**Excerpted passage:**
Treatment is not always necessary, and experts have different opinions. It is important to know that poor drainage in infants and children younger than 18 months may be temporary. Many infants with good kidney function and poor drainage at first will have much improvement after a few months. On the other hand, in some infants the obstruction won't improve it will get worse.
Young patients with an enlarged kidney are first followed with repeat ultrasounds and, if there is any concern, repeat nuclear scans. Sudden improvement can occur. If so, it often occurs in the first 18 months of life. If urine flow does not improve for an infant and obstruction remains, then surgery is needed. Adults may find treatment in other ways.
The classic treatment for infants is an operation called pyeloplasty. In this surgery the UPJ is removed, and the ureter is reattached to the renal pelvis to create a wide opening. This lets the urine drain quickly and easily. It also relieves symptoms and the risk of infection. The surgeon's cut is usually 2 to 3 inches long, just below the ribs. This process usually takes a few hours with a great success rate (95% success). The patient may have to stay in the hospital for a day or 2 after surgery. Drainage tubes can be used to promote healing.

**Recorded data:**

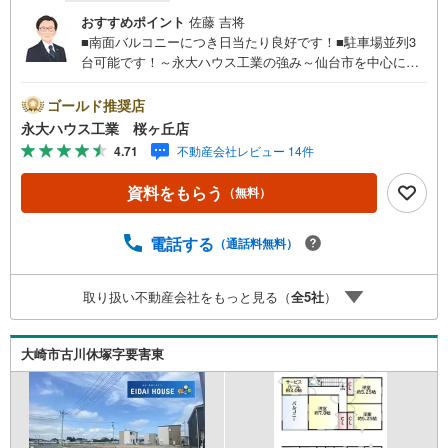
おすすめポイント
佐藤 吉将
■南面バルコニーにつき日当たり良好です！■駐車場並列3
台可能です！～永大ハウス工業の強み～仙台市を中心に宮
城県内の多数店舗で展開中！こちらでは当社の強みを大き
く2つに分けてご紹介！1.＜豊富な不動産知識＞戸建・マン
ゴールド推奨店
ション・土地...と種別を問わず不動産を取り扱っておりま
永大ハウス工業 桜ヶ丘店
す。更に教育施設や商業施設、子育て環境や行政などの地
4.71
不動産会社レビュー 14件
域情報を総合し、お客様により良い物件選びをして頂ける
よう、しっかりとサポートさせて頂きます。2.＜経験豊富
資料をもらう
（無料）
なスタッフ＞当社では【購入】【売却】【引っ越し】【リ
フォーム】など住宅に関する様々なご質問はもちろん、ご
購入時に気になる住宅ローン各種税金についても、誠心誠
電話する
（通話料無料）
意ご説明させて頂きます。各店舗ではキッズスペースも完
備！お子様連れのご家族様で是非お越しください。営業時
取り扱い不動産会社をもっと見る（
全
5
社
）
間:10:00～18:00（定休日火・水曜日※店舗により変動あ
り）現地のご案内も可能ですので、どうぞお気軽にお問い
合わせください！
大崎市古川休塚字要害東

**Exercise prompt:** Copy the part of the passage on kidney drainage treatment starting at "The classic treatment" and ending at "to promote healing.", substituting "kidney pelvis" for "renal pelvis".

**Response area:**
The classic treatment for infants is an operation called pyeloplasty. In this surgery the UPJ is removed, and the ureter is reattached to the kidney pelvis to create a wide opening. This lets the urine drain quickly and easily. It also relieves symptoms and the risk of infection. The surgeon's cut is usually 2 to 3 inches long, just below the ribs. This process usually takes a few hours with a great success rate (95% success). The patient may have to stay in the hospital for a day or 2 after surgery. Drainage tubes can be used to promote healing.